The vulnerability identified as CVE-2025-13389 affects the nmedia Admin and Customer Messages After Order for WooCommerce: OrderConvo plugin for WordPress. This plugin facilitates communication between store administrators and customers after an order is placed. The root cause is a missing authorization check in the get_order_by_id() function, which is responsible for retrieving order details and associated messages. Because the function does not verify whether the requester has the appropriate permissions to access the requested order, an unauthenticated attacker can supply arbitrary order IDs to retrieve sensitive information. This includes private conversation messages and order details that should only be accessible to the customer and authorized store personnel. The vulnerability is classified under CWE-639 (Authorization Bypass Through User-Controlled Key) and affects all plugin versions up to 14. The CVSS v3.1 base score is 5.3 (medium severity), reflecting that the attack vector is network-based, requires no privileges or user interaction, and impacts confidentiality but not integrity or availability. No patches or fixes are currently linked, and no known exploits have been reported in the wild. The vulnerability poses a significant privacy risk, especially for e-commerce sites handling sensitive customer data.

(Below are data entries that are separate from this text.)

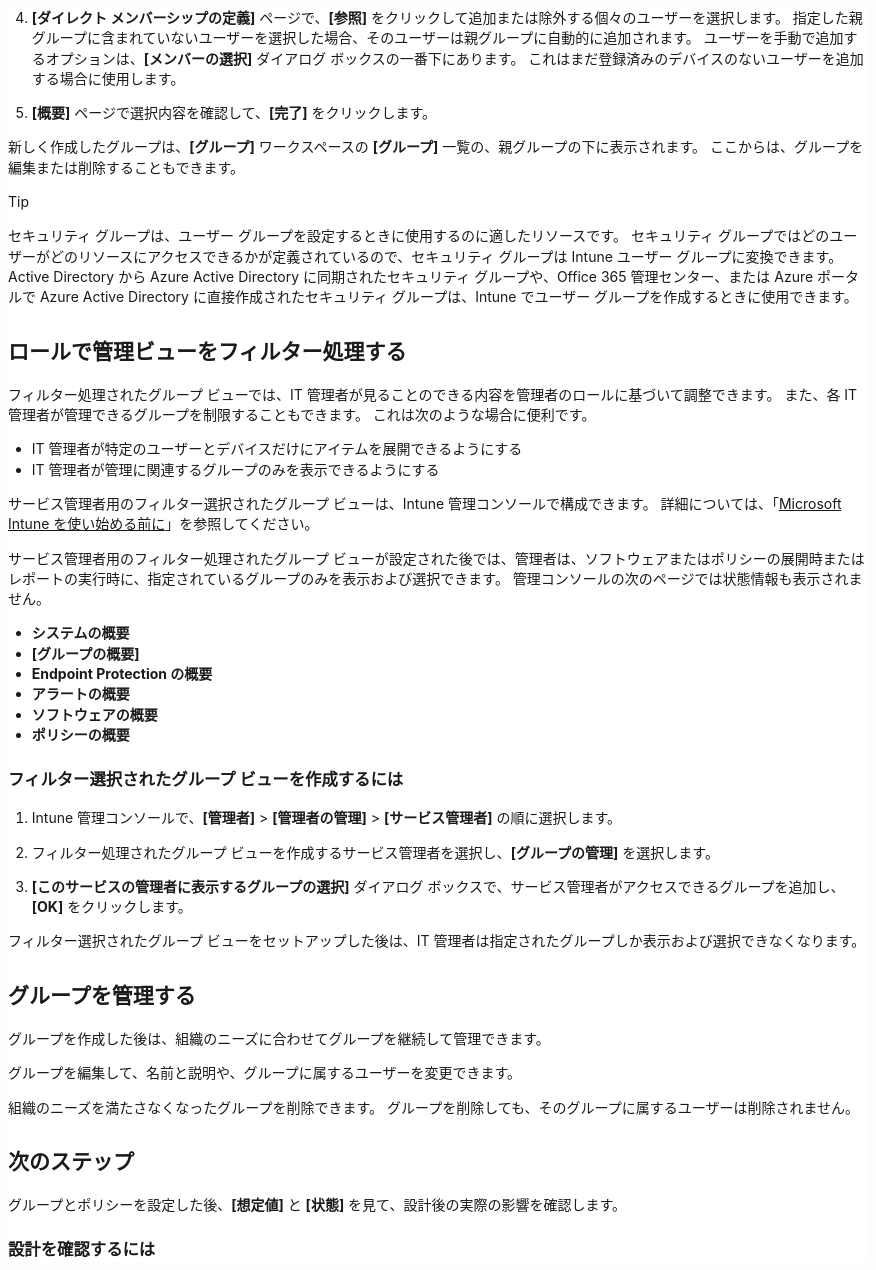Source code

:4.  **[ダイレクト メンバーシップの定義]** ページで、**[参照]** をクリックして追加または除外する個々のユーザーを選択します。 指定した親グループに含まれていないユーザーを選択した場合、そのユーザーは親グループに自動的に追加されます。 ユーザーを手動で追加するオプションは、**[メンバーの選択]** ダイアログ ボックスの一番下にあります。 これはまだ登録済みのデバイスのないユーザーを追加する場合に使用します。

5.  **[概要]** ページで選択内容を確認して、**[完了]** をクリックします。

新しく作成したグループは、**[グループ]** ワークスペースの **[グループ]** 一覧の、親グループの下に表示されます。 ここからは、グループを編集または削除することもできます。

> [!TIP]
> セキュリティ グループは、ユーザー グループを設定するときに使用するのに適したリソースです。 セキュリティ グループではどのユーザーがどのリソースにアクセスできるかが定義されているので、セキュリティ グループは Intune ユーザー グループに変換できます。 Active Directory から Azure Active Directory に同期されたセキュリティ グループや、Office 365 管理センター、または Azure ポータルで Azure Active Directory に直接作成されたセキュリティ グループは、Intune でユーザー グループを作成するときに使用できます。

## ロールで管理ビューをフィルター処理する
フィルター処理されたグループ ビューでは、IT 管理者が見ることのできる内容を管理者のロールに基づいて調整できます。 また、各 IT 管理者が管理できるグループを制限することもできます。 これは次のような場合に便利です。

-   IT 管理者が特定のユーザーとデバイスだけにアイテムを展開できるようにする
-   IT 管理者が管理に関連するグループのみを表示できるようにする

サービス管理者用のフィルター選択されたグループ ビューは、Intune 管理コンソールで構成できます。 詳細については、「[Microsoft Intune を使い始める前に](/intune/get-started/what-to-know-before-you-start-microsoft-intune)」を参照してください。

サービス管理者用のフィルター処理されたグループ ビューが設定された後では、管理者は、ソフトウェアまたはポリシーの展開時またはレポートの実行時に、指定されているグループのみを表示および選択できます。 管理コンソールの次のページでは状態情報も表示されません。

-   **システムの概要**
-   **[グループの概要]**
-   **Endpoint Protection の概要**
-   **アラートの概要**
-   **ソフトウェアの概要**
-   **ポリシーの概要**

### フィルター選択されたグループ ビューを作成するには

1.  Intune 管理コンソールで、**[管理者]** &gt; **[管理者の管理]** &gt; **[サービス管理者]** の順に選択します。

2.  フィルター処理されたグループ ビューを作成するサービス管理者を選択し、**[グループの管理]** を選択します。

3.  **[このサービスの管理者に表示するグループの選択]** ダイアログ ボックスで、サービス管理者がアクセスできるグループを追加し、**[OK]** をクリックします。

フィルター選択されたグループ ビューをセットアップした後は、IT 管理者は指定されたグループしか表示および選択できなくなります。

## グループを管理する
グループを作成した後は、組織のニーズに合わせてグループを継続して管理できます。

グループを編集して、名前と説明や、グループに属するユーザーを変更できます。

組織のニーズを満たさなくなったグループを削除できます。 グループを削除しても、そのグループに属するユーザーは削除されません。

## 次のステップ
グループとポリシーを設定した後、**[想定値]** と **[状態]** を見て、設計後の実際の影響を確認します。

### 設計を確認するには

The primary impact of this vulnerability is unauthorized disclosure of sensitive customer and order information, including private messages exchanged between customers and store administrators. This can lead to privacy violations, loss of customer trust, and potential regulatory non-compliance, especially under data protection laws such as GDPR or CCPA. Attackers could harvest personal data, order histories, and communication details, which could be leveraged for identity theft, social engineering, or targeted phishing attacks. Although the vulnerability does not affect data integrity or availability, the exposure of confidential information alone can cause reputational damage and financial losses for affected organizations. E-commerce businesses relying on WooCommerce with this plugin installed are particularly at risk. The ease of exploitation (no authentication or user interaction required) increases the likelihood of automated scanning and data harvesting attempts if the vulnerability is not remediated promptly.

To mitigate this vulnerability, organizations should immediately verify if they are using the affected plugin and version. Since no official patch links are provided, the following steps are recommended: 1) Temporarily disable the Admin and Customer Messages After Order for WooCommerce: OrderConvo plugin until a security update is released. 2) Implement web application firewall (WAF) rules to block requests attempting to access order details with arbitrary order IDs, especially those coming from unauthenticated sources. 3) Restrict access to the plugin’s endpoints by IP whitelisting or requiring authentication at the web server level. 4) Monitor web server logs for suspicious requests targeting order retrieval functions. 5) Follow the vendor’s announcements closely and apply official patches as soon as they become available. 6) Consider alternative plugins with proper authorization controls if immediate patching is not feasible. 7) Educate administrators on the risks of exposing sensitive order data and enforce least privilege principles for plugin access.